Wednesday, January 16, 2008

Opting out off organ donation - a helpful proposal?

So our Prime Minister thinks it should be assumed that we are all willing to donate our organs to medicine unless we explicitly opt-out or our families object.

Though I'm not a great fan of yet another state intrusion into a pretty damn personal realm, on consideration I think I'm coming round to this idea.

After all, symmetry and reciprocity are always good ingredients for any ethical recipe. And it seems to me that there is an implicit assumption that we would be willing organ recipients, though of course some have principled objections to that, too.

So perhaps it would be helpful, in more ways than one, to include on the opt-out form this second question:
Would you be willing to accept a donated organ if it was determined that you needed one but, due to unconsciousness or other problems, you were not in a position to give your consent?
Personally, I'm willing to donate. It's right there, in writing. So I feel free to accept. And to indulge myself with perhaps odiously smug comments on the matter.

3 comments:

Roger Lancefield said...

It's an excellent point Francis, and I agree in principle. To be eligible for organs, one should be prepared to donate. If one one declines to give, then one should not be (automatically) eligible to receive. If that's too hard-hearted for some, then at the very least, those who decline to donate should receive a lower priority should they ever find themselves in a recipient queue. That seems only fair.

I would normally vehemently oppose the measure proposed by the government on the grounds that it would be a severe encroachment upon civil liberties and an attack on personal dignity*. But given that the 'right' to organs is bestowed automatically, it casts the donation issue in a very different light. If we accept the right to receive any available donated organs should they ever be required, then IMO we have incurred a duty to donate our own organs after our deaths, should they be required and suitable.

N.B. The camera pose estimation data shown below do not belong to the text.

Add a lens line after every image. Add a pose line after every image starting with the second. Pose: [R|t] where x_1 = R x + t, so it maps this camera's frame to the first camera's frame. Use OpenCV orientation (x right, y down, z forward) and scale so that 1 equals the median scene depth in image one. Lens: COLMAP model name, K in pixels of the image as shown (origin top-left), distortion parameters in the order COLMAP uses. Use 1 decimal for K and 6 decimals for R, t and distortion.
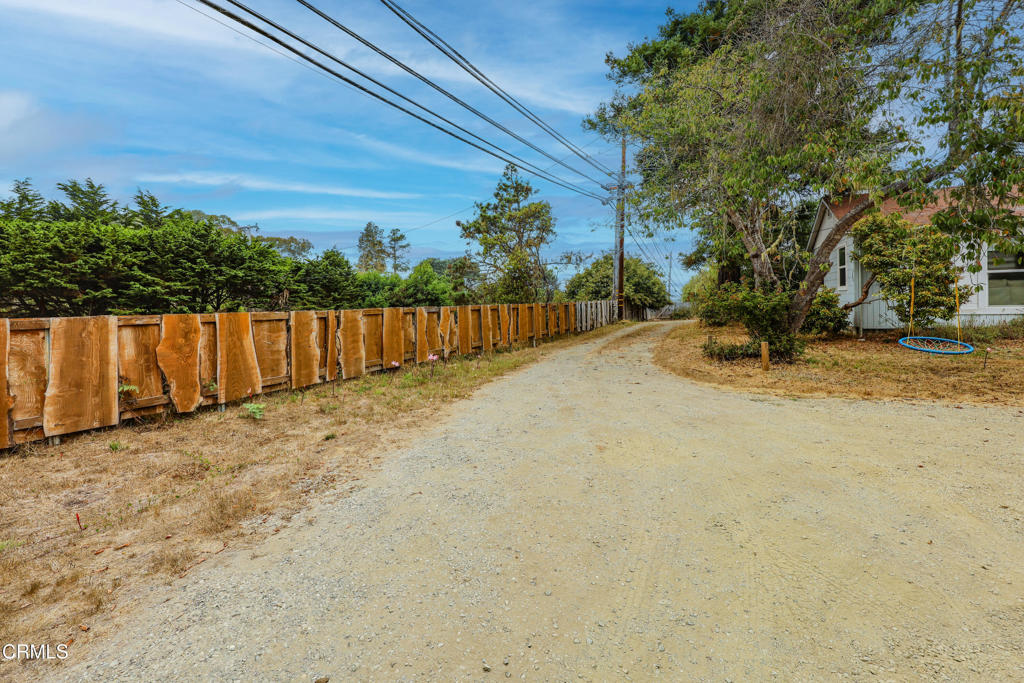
lens RADIAL K [[459.1, 0, 480.4], [0, 459.1, 300.5], [0, 0, 1]] dist [-0.001503, -0.000882]
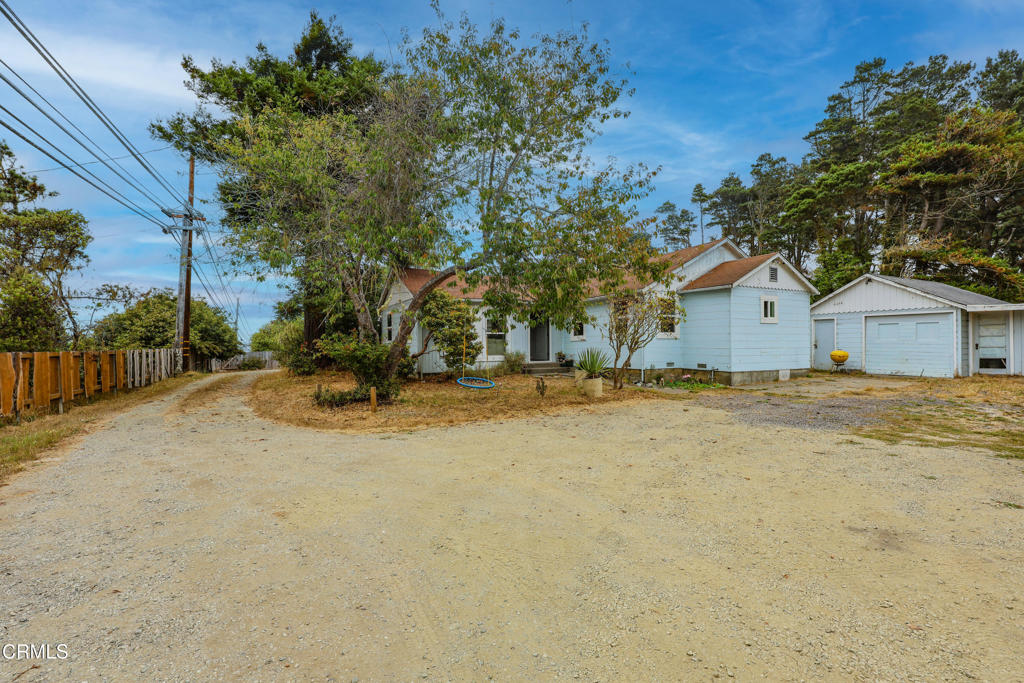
lens RADIAL K [[459.1, 0, 507.9], [0, 459.1, 342.0], [0, 0, 1]] dist [-0.001503, -0.000882]
pose [[0.593307, 0.025109, 0.804585, -0.042717], [-0.010583, 0.999670, -0.023392, 0.000839], [-0.804907, 0.005363, 0.593377, 0.025414]]
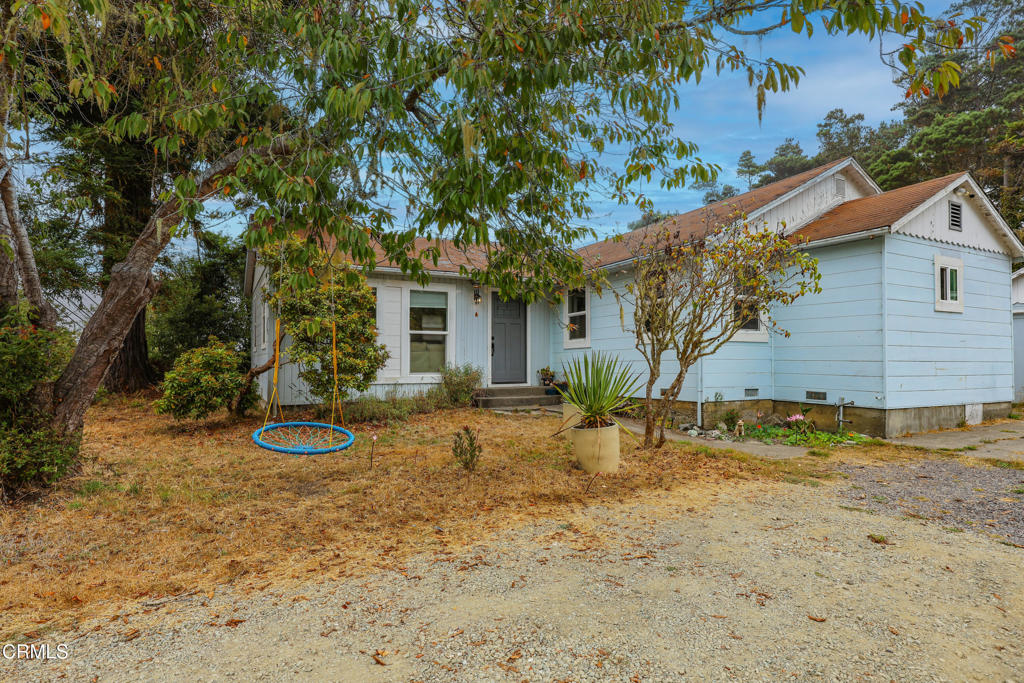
lens RADIAL K [[566.3, 0, 515.2], [0, 566.3, 342.9], [0, 0, 1]] dist [-0.008309, 0.000311]
pose [[0.575852, 0.055411, 0.815674, 0.222561], [-0.018309, 0.998324, -0.054893, 0.005557], [-0.817349, 0.016676, 0.575901, 0.148591]]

This whole issue is going to be an emotive can of worms. An obvious issue is going to be that of the duration of the time window during which the state may help itself to your organs. Phew, get your popcorn, this is going to run and run.

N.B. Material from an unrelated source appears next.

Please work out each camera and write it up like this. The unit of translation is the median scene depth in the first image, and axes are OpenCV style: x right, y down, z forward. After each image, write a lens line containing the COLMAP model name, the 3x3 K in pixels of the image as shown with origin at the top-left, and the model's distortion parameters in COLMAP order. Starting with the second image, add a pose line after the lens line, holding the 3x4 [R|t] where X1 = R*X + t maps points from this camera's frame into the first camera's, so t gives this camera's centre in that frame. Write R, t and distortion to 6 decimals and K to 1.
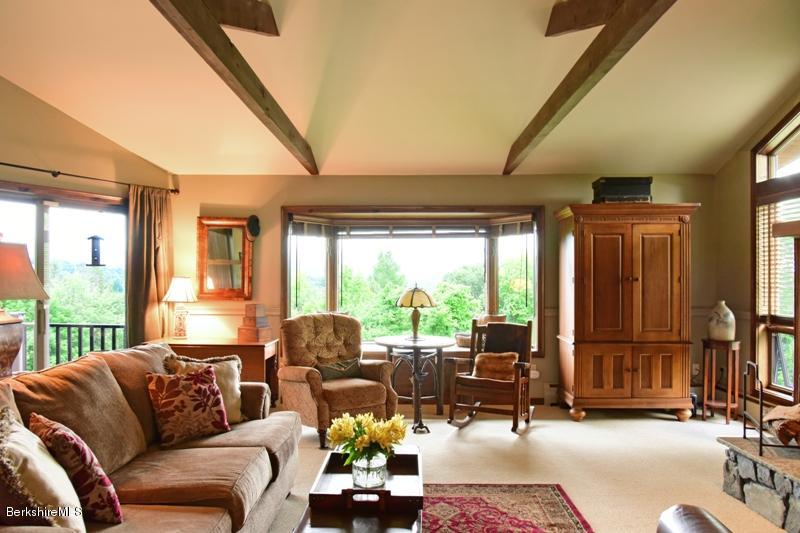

(*I'm not impressed with those who claim that death effectively renders one's body biological garbage to be disposed of as the state sees fit (even though the state may be called up to do that for some individual's remains). We do not rent our bodies from the state and our biological death is not analogous to ending a tenancy agreement and handing back the keys. But this does not change my view stated above).

Roger Lancefield said...

And another thing...

I suppose it should be pointed out that the word 'donation' implies some kind of charitable or altruistic act. A move to a 'quid pro quo' type arrangement should surely preclude the use of the word 'donation'?

Francis said...

True, we may be hoping for reciprocity for signing the consent form. But if or when that consent is used to authorise the removal of our organs it will just a bit little bit too late for us to expect anything in return, so I'd stick with "donate"!